• THE PROBLEM
Rewrite everything from the first line down to the line containing "Answer: approximately 180°", swapping "orange excavator" for "yellow bulldozer" and changing nothing else.
○ ○ ○ ○ ○
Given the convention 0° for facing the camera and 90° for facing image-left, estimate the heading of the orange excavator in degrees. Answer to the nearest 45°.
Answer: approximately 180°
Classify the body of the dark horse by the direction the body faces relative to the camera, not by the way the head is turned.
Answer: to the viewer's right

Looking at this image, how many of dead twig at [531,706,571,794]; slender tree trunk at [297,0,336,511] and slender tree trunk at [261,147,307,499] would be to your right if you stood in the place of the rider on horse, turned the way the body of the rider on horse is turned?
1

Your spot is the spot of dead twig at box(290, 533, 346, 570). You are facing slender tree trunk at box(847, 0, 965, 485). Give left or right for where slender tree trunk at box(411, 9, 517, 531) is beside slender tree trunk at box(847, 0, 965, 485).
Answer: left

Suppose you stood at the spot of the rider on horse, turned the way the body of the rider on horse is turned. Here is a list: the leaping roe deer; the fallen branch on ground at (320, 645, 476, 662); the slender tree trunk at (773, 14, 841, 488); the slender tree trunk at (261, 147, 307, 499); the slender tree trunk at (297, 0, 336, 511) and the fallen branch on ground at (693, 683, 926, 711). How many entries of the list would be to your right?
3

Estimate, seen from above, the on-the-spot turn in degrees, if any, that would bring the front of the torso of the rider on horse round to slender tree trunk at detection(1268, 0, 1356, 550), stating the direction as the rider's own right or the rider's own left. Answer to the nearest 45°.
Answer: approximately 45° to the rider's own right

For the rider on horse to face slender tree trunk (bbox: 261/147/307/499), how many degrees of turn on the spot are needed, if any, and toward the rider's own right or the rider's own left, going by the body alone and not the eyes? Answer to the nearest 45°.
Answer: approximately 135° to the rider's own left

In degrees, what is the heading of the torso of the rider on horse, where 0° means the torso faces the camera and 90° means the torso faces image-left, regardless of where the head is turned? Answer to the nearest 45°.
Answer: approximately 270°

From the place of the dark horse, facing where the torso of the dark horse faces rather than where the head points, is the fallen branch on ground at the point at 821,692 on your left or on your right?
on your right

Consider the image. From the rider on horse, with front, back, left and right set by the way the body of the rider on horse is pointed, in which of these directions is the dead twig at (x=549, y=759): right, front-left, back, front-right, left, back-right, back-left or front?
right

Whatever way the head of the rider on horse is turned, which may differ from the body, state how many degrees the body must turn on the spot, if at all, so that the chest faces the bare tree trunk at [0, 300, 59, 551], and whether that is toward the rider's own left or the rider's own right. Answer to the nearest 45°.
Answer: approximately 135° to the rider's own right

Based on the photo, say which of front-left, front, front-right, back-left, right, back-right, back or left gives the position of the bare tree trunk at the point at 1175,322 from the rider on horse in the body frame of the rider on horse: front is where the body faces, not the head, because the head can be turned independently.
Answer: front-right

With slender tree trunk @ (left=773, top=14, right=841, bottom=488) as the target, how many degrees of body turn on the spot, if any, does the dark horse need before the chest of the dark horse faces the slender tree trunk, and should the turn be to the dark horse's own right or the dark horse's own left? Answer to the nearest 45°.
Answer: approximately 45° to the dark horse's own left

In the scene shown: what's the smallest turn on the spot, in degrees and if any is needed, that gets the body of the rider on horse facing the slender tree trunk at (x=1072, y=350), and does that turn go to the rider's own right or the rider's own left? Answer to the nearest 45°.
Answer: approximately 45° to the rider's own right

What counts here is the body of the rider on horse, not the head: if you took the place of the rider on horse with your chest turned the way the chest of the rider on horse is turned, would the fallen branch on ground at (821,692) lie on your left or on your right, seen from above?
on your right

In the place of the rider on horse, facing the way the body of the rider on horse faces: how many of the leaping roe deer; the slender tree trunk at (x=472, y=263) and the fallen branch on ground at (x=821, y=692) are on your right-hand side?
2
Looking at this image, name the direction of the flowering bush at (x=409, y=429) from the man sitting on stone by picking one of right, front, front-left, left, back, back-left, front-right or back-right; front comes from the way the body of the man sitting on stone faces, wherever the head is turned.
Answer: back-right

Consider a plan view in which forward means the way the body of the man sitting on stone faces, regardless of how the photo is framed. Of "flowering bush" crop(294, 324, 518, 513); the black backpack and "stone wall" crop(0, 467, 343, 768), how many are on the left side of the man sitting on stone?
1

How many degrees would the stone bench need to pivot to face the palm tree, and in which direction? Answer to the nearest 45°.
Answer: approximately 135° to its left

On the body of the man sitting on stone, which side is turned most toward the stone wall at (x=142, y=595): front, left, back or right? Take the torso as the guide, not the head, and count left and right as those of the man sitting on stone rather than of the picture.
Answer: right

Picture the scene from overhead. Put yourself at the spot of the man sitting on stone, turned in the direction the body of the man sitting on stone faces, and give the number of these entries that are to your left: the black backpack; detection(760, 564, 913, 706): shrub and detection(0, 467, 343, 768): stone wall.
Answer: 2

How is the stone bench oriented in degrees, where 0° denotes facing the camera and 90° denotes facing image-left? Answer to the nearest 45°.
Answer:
○ ○ ○ ○ ○
• ANSWER TO THIS TASK
Given the convention 0° for facing the camera and 90° for facing image-left, estimate the heading of the yellow bulldozer in degrees. Answer to the nearest 45°.
Answer: approximately 180°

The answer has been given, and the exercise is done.